Here’s Why We Support Responsible Business

“We can win support for policies that encourage and reward enterprise but send a clear message about responsible capitalism”, says successful entrepreneur and Renew supporter Andrew Young. Read more in his opinion piece below.

It’s not just politics that’s broken.

Like most business owners and corporate executives, my political leanings have always been to the right of centre, based on the simple premise that less government intervention and lower taxes leads to more economic activity which in turn generates more tax revenue to pay for public services.

Yet after a long and reasonably successful business career, I find myself seeking a political party that is prepared to tackle the unjustifiable excesses and egregious practices of the corporate world.

In 1998 I started a specialist employee communications agency, helping large corporate clients to attract and retain staff by developing a strong employer brand. My approach to business was straightforward enough: hire good people and keep them happy. Do great work for your clients. Maintain adequate working capital and reinvest profits to grow. Think long-term and take manageable risks.

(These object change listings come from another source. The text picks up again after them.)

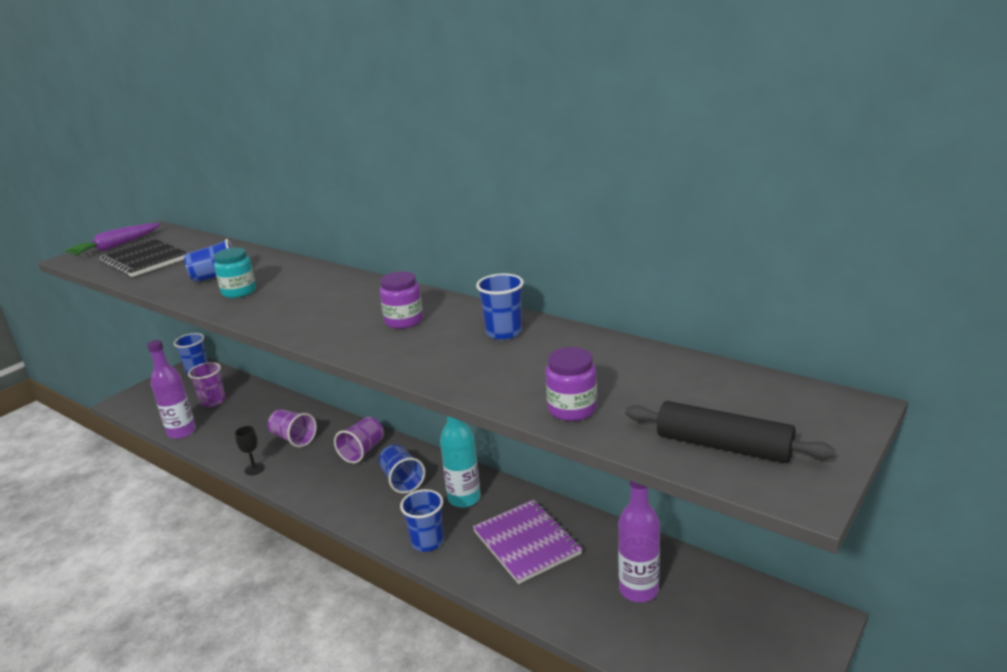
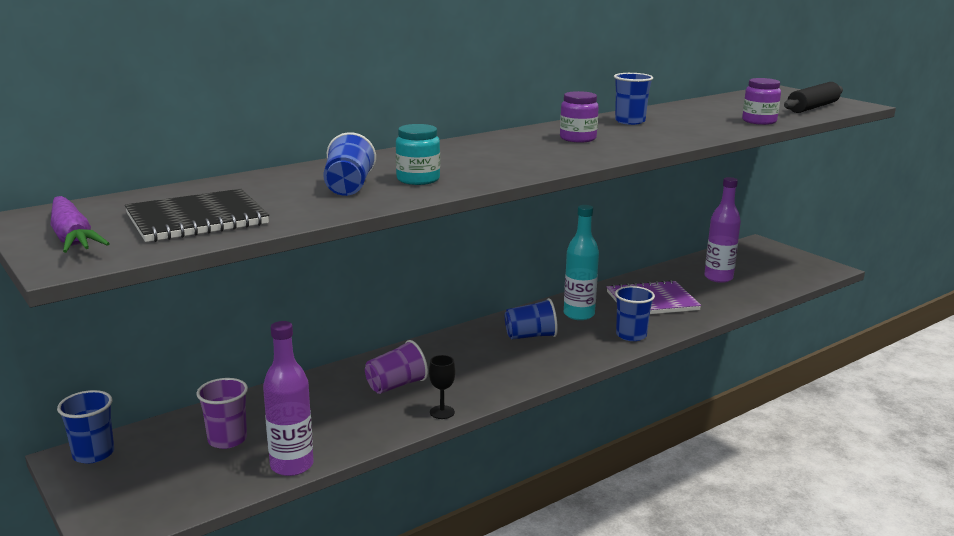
camera: 75 degrees left, 5 degrees down
purple cup [334,417,384,463] -> none

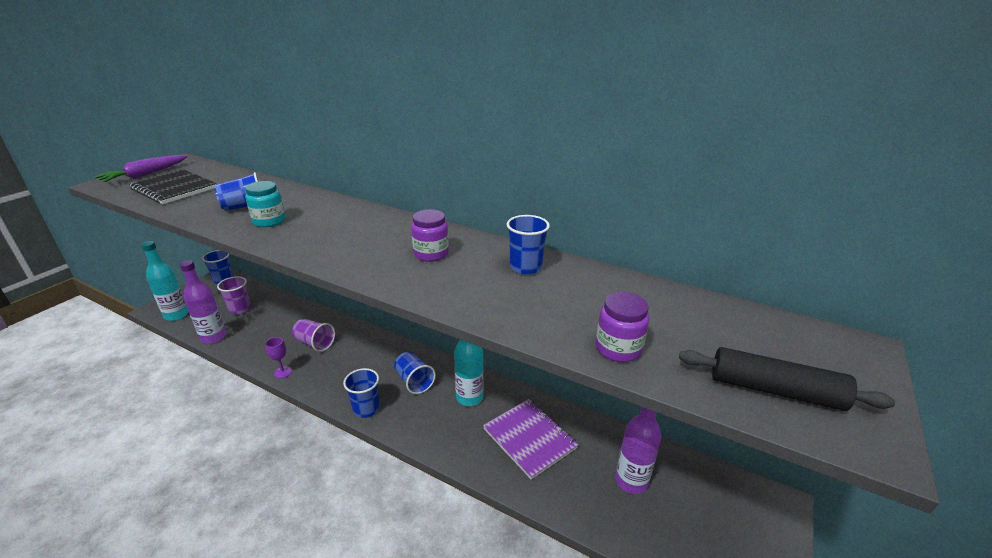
camera: 65 degrees right, 10 degrees up
black goblet [429,355,455,419] -> purple goblet [265,337,292,378]
blue cup [615,286,655,341] -> blue cup moved to [343,368,380,418]
none -> turquoise bottle [141,241,189,321]

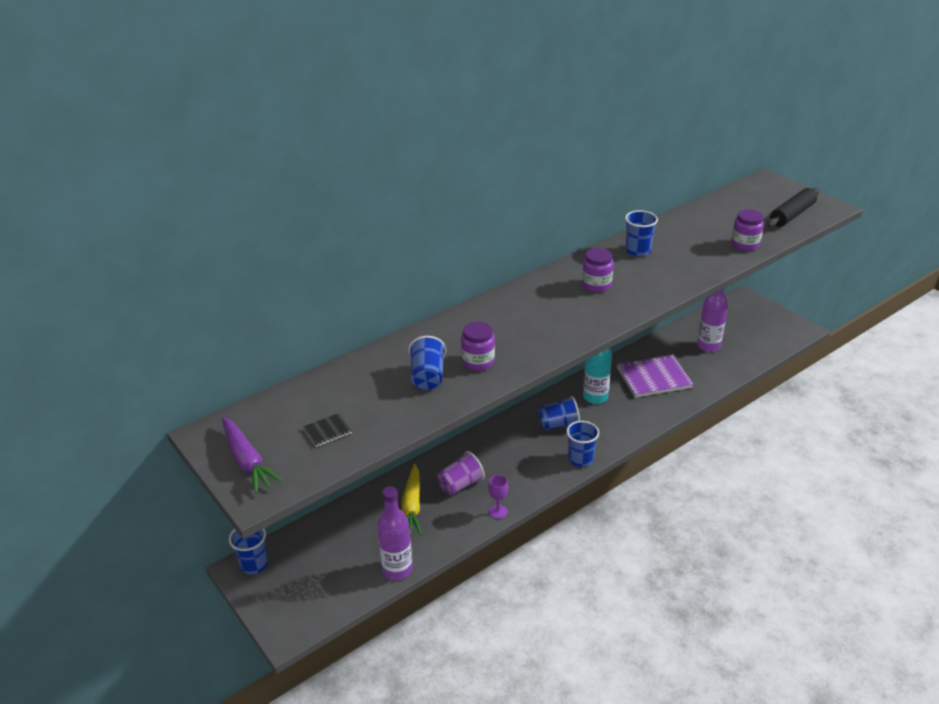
camera: 65 degrees left, 5 degrees up
black notebook [129,169,217,204] -> black notebook [303,413,352,447], size x0.46
turquoise bottle [141,241,189,321] -> none
purple cup [217,276,251,314] -> none
turquoise jar [245,181,285,227] -> purple jar [461,322,495,371]
none -> yellow carrot [401,464,422,535]

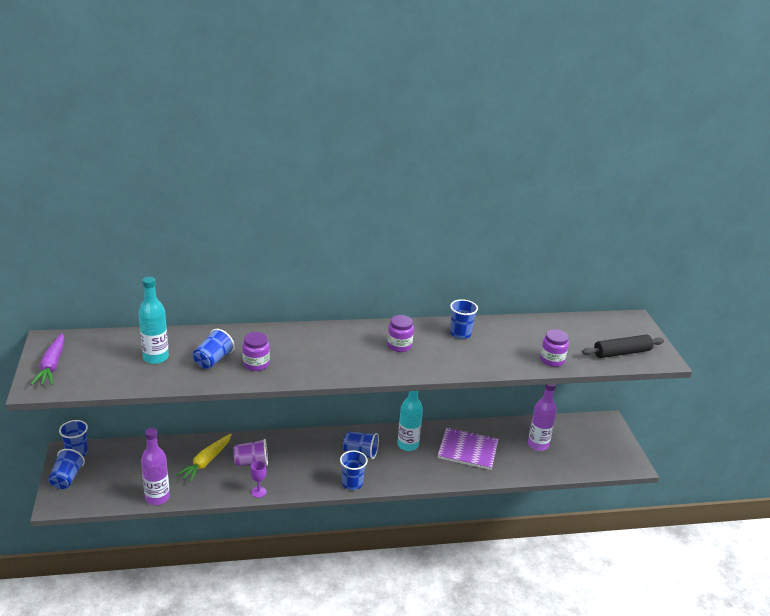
camera: 25 degrees right, 5 degrees down
black notebook [303,413,352,447] -> none
none -> blue cup [48,449,85,489]
none -> turquoise bottle [138,277,169,364]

It never crossed my mind to find clever ways to minimise tax or to pay myself 200 times the salary of the most junior employee, despite the fact that some of our clients were doing these things and worse. By the time I sold the business in 2015, we had annual revenues of £20m with 150 people in London, Bristol and New York. Our reputation as good corporate citizens remained intact, but I’m afraid the same can’t be said for business in general.

While I’m sure the majority of businesses operate in an ethical way, there are too many high profile exceptions. Of course, there have always been bad apples and corporate scandals, but I’m talking about a pervasive decline in standards and values over the last 20-30 years that began with the deregulation and privatisation of the Thatcher era (showing my age now!)

Executive pay that in no way reflects the relative contribution of one amongst thousands, rewards for failure, tax avoidance on an industrial scale, the widespread abuse of NDAs to cover up a toxic office culture, creative or incompetent auditing, pension fund deficits…. the list of corporate malfeasance is all too familiar. It can be found in some of our supposedly most prestigious firms, not to mention not for profit organisations.

When Mrs May took office by default, she made bold statements about addressing issues of fairness, corporate governance and tax avoidance. As is generally the case with the Maybot, they have largely proved to be empty words.

It’s possible to argue that the pressure of public opinion, expressed through the media, will cause business to put its own house in order. There is some evidence of this, notably with the tech giants currently under much scrutiny. However, when you consider the scale of the problem, progress is slow and the gestures are small. Despite the evidence that there is renewed interest and growing support for alternative thinking, the business community seems to have a tin ear in facing up to public anger and anti-corruption sentiment.  

I’m not for a minute suggesting that Renew should adopt a negative or hostile approach to business. What attracted me to this party is the sense of reason, moderation and pragmatism running through  the policy making process. I think that business leaders are as disillusioned with the mainstream parties as the rest of the population. We can win support for policies that encourage and reward enterprise but send a clear message about responsible capitalism, provide the necessary regulatory interventions and where necessary, legislate to make it happen. We need to restore confidence in politics and business. I look forward to taking part in the policy debate.